Between Halloween and the ridiculous pseduohistory of Fox’s Sleepy Hollow, I’ve had a thirst recently to read about witches. One that I was handily able to slake with the brand-new Penguin Book of Witches edited by Katherine Howe.

If you ask someone of my generation about witch-hunts, the first thing that comes to mind is probably the scene in Monty Python and the Holy Grail. The dunking, burning, and carrying-on all seems very medieval,especially if you still think of the middle ages as a time of superstition and irrational thought. (And historians have been fighting the good fight against that one for years.)

In fact, all the major European witch-hunts were post-medieval. Though some of the most famous witch-hunting treatises, like the Malleus Maleficarum (or Hammer of the Witches), come from the fifteenth-century, the trials and persecutions don’t really take off until sixteenth and seventeenth centuries. The most famous North American case, the infamous trials at Salem, took place in 1692, five years after Newton published his masterwork, the Principia Mathematica.

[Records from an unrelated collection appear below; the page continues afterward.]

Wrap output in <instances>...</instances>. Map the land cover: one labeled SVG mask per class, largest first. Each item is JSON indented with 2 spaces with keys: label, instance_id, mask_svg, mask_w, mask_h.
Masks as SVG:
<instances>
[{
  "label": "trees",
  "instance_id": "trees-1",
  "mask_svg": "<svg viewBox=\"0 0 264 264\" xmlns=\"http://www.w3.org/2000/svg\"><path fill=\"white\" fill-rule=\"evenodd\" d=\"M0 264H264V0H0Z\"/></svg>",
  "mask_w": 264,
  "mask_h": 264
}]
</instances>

In the Penguin Book of Witches, Howe focuses on the Anglo-American history of witch-trials. The book is collection of original sources, starting with a 1582 trial record from St. Osyth in England, building up to the Salem trials, and finishing with the last sparks of witch-hunting more than a hundred years later. There are nine post-Salem cases in the Penguin Book of Witches, and the last comes from 1813 (though it’s not a trial).

The book’s introduction and annotations make a strong argument that witch-hunts, particularly in colonial North America, were expressions of anxiety by communities in precarious circumstances, whether living close to economic ruin or feeling surrounded by foreignness – Howe has some telling examples where witchcraft becomes awkwardly synonymous with being not white, British-descended, and Protestant.

The core problem, theologically and judicially, was that the Bible, though awfully clear that “Thou shalt not suffer a witch live” (Exodus 22:18), doesn’t actually say anything about what witchcraft is. And so, as Howe’s selections show, judging the evidence of witchcraft ends up being something akin to a supernatural Rorschach test where you can see almost anything as supernatural if you look hard enough. Where the poor, the disliked, and the different were the ones who were accused, that was enough to put them in mortal danger.